I’m not exactly sure I’d be buying those tickets to New Orleans just yet with that either.
Wide Receivers –
Now we’re getting where it gets fun. The MOST ridiculous thing I hear from Husker fan (Aside from the fact that some guy guaranteed me 11 wins at work the other day) is the fact that you are “loaded at wide receiver”.
Please take a moment to let the ridiculousness of this statement sink in.
Are you people out of your flippin minds?
Purify; great talent. Big target. TD threat. Also punches women, fumbles in key situations and may not even be around for part of the season. So with Mo out, who is supposed to anchor this “loaded” wide receiver corps? Terrence Nunn? Isn’t he the guy who fumbled even more than Purify? Since when does a 600 yard guy and a 500 yard guy equal “loaded”. Nate Swift? I’m not even going to talk about Nate Swift, because it’s a scientific fact that 85% of you people actually think he’s Matt Davison. (Who ran out of eligibility like 8 years ago.) Franz Hardy? Todd Peterson? Let me know when you get to the loaded part.
As was tied in with JC Keller…Keller had those great 7 games because he had WAY more targets than Fumble Stiltskin, Purify and Doogie Swift.

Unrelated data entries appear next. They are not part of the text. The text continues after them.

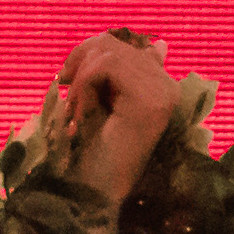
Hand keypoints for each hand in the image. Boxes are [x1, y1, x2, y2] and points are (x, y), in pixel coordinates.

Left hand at [49, 30, 205, 213]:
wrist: (93, 192)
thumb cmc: (93, 153)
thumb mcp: (105, 100)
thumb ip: (123, 71)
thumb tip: (160, 44)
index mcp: (162, 87)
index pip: (124, 43)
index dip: (89, 54)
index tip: (67, 79)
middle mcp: (168, 87)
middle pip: (113, 42)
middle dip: (79, 63)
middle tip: (64, 94)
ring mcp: (162, 94)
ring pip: (107, 51)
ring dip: (79, 79)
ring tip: (74, 110)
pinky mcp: (150, 101)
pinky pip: (106, 66)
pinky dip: (82, 86)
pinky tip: (80, 114)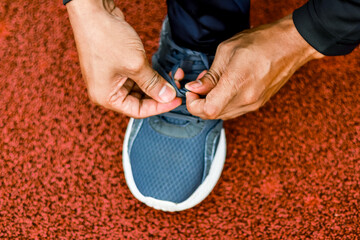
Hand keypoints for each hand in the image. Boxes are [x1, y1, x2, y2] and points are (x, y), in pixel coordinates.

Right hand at [67, 0, 180, 117]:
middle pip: (138, 101)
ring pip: (138, 88)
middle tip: (175, 89)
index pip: (138, 111)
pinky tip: (160, 72)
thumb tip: (167, 96)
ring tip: (170, 79)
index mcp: (106, 97)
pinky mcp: (116, 66)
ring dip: (154, 84)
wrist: (93, 11)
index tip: (175, 101)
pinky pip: (135, 77)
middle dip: (157, 95)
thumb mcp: (135, 65)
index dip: (159, 107)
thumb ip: (153, 83)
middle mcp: (106, 90)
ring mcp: (111, 78)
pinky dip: (148, 75)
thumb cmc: (105, 37)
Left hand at [184, 15, 323, 119]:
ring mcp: (254, 104)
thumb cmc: (262, 42)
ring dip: (211, 104)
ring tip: (212, 84)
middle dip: (199, 103)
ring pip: (223, 114)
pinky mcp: (258, 104)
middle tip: (199, 86)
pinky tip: (224, 89)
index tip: (191, 92)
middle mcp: (246, 100)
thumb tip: (195, 87)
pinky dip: (223, 103)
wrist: (290, 45)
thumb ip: (210, 75)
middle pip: (213, 115)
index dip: (193, 104)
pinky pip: (233, 110)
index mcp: (237, 84)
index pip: (208, 110)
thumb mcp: (227, 51)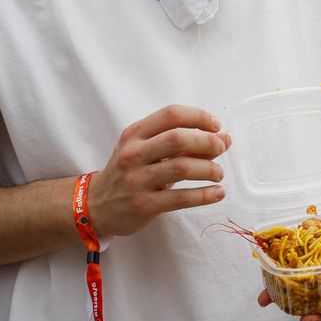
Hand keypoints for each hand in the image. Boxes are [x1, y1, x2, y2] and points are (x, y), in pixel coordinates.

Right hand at [88, 105, 228, 237]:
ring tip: (219, 173)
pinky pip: (180, 198)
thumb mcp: (148, 150)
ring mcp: (137, 180)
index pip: (171, 114)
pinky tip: (218, 193)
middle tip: (221, 148)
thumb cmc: (129, 171)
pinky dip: (204, 195)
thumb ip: (182, 143)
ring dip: (209, 169)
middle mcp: (133, 154)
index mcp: (135, 134)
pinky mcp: (144, 205)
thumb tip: (224, 138)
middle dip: (207, 141)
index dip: (199, 117)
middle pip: (177, 139)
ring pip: (181, 168)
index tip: (216, 125)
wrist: (96, 205)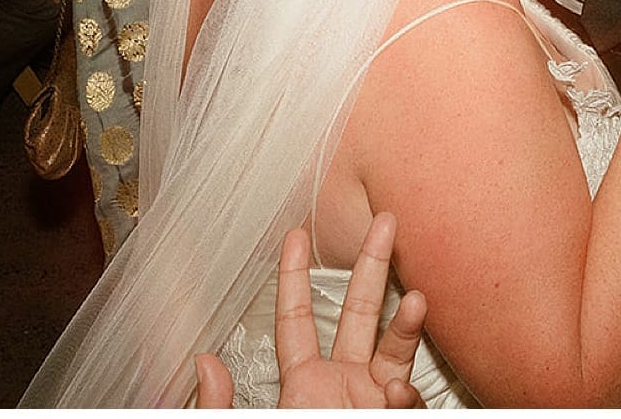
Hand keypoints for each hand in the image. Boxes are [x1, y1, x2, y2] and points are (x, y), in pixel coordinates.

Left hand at [195, 214, 425, 408]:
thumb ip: (220, 409)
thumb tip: (202, 361)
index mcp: (302, 384)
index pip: (298, 318)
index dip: (296, 275)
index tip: (296, 234)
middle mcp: (344, 385)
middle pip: (360, 312)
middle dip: (373, 265)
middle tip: (386, 220)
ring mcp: (373, 404)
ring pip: (396, 348)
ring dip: (408, 321)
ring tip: (417, 296)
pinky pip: (406, 401)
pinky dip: (405, 397)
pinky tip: (396, 395)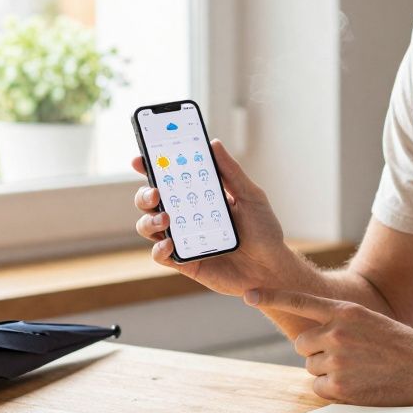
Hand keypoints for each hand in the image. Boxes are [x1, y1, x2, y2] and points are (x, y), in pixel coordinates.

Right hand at [132, 139, 297, 296]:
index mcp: (199, 196)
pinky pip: (161, 255)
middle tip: (155, 192)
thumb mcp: (251, 197)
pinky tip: (170, 244)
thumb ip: (231, 172)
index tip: (140, 160)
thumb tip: (214, 144)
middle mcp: (186, 216)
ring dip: (149, 220)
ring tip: (165, 218)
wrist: (272, 269)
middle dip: (144, 194)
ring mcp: (183, 239)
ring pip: (149, 226)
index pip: (168, 178)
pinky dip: (160, 249)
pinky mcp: (185, 262)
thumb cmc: (264, 231)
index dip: (150, 168)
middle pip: (151, 202)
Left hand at [244, 287, 412, 404]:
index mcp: (344, 310)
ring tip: (356, 369)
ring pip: (309, 365)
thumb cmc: (400, 344)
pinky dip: (331, 388)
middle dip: (316, 349)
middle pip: (302, 342)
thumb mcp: (368, 319)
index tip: (248, 293)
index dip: (271, 296)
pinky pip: (317, 386)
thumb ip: (339, 321)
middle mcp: (336, 332)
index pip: (299, 300)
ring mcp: (337, 360)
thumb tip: (310, 335)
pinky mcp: (340, 386)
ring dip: (325, 369)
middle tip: (346, 355)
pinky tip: (355, 384)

Seriously, if somebody can compare the Arizona State 2005 receivers and backs to the 2007 Nebraska receivers and backs (Especially without stun-gun-Mo), I’d sure like to hear about it. Once again, more than a majority of you are simply way too used to watching old highlight videos of the 84 San Francisco 49ers to know what a good receiving group looks like. As soon as ONE of you yellow Styrofoam wearing hicks tells me how, you’ll be the first.
Offensive Line –
Ok, I’ll give you this one. You will be IMPROVED. The word “improved” is a far cry however from the “greatest line the Big 12 has ever seen”, which is what one douchebag tried to sell me via e-mail the other day. Then again, an offensive line that was 23rd in the nation in rushing (how many were against Troy?) and a whopping 68th in sacks allowed, probably has quite a bit of room to improve. Now as many of you know, the day I go doing research on individual fat asses on the line and break them down is the day I shoot myself. But let the record show…on paper you have a lot of experience coming back. But as compared to last year…while facing a MUCH tougher schedule (not to mention losing your #1 RB from last year), I think you have a lot further to go than many of you think.
Kicker/Special Teams –
You were 112th last year in kickoff returns.
You were 69th in the nation in punt returns as a team
Your kicker sucks beyond comprehension. (And he’s back)
But hey…at least that Titchener kid is a good punter. Oh wait…68th nationally in punting.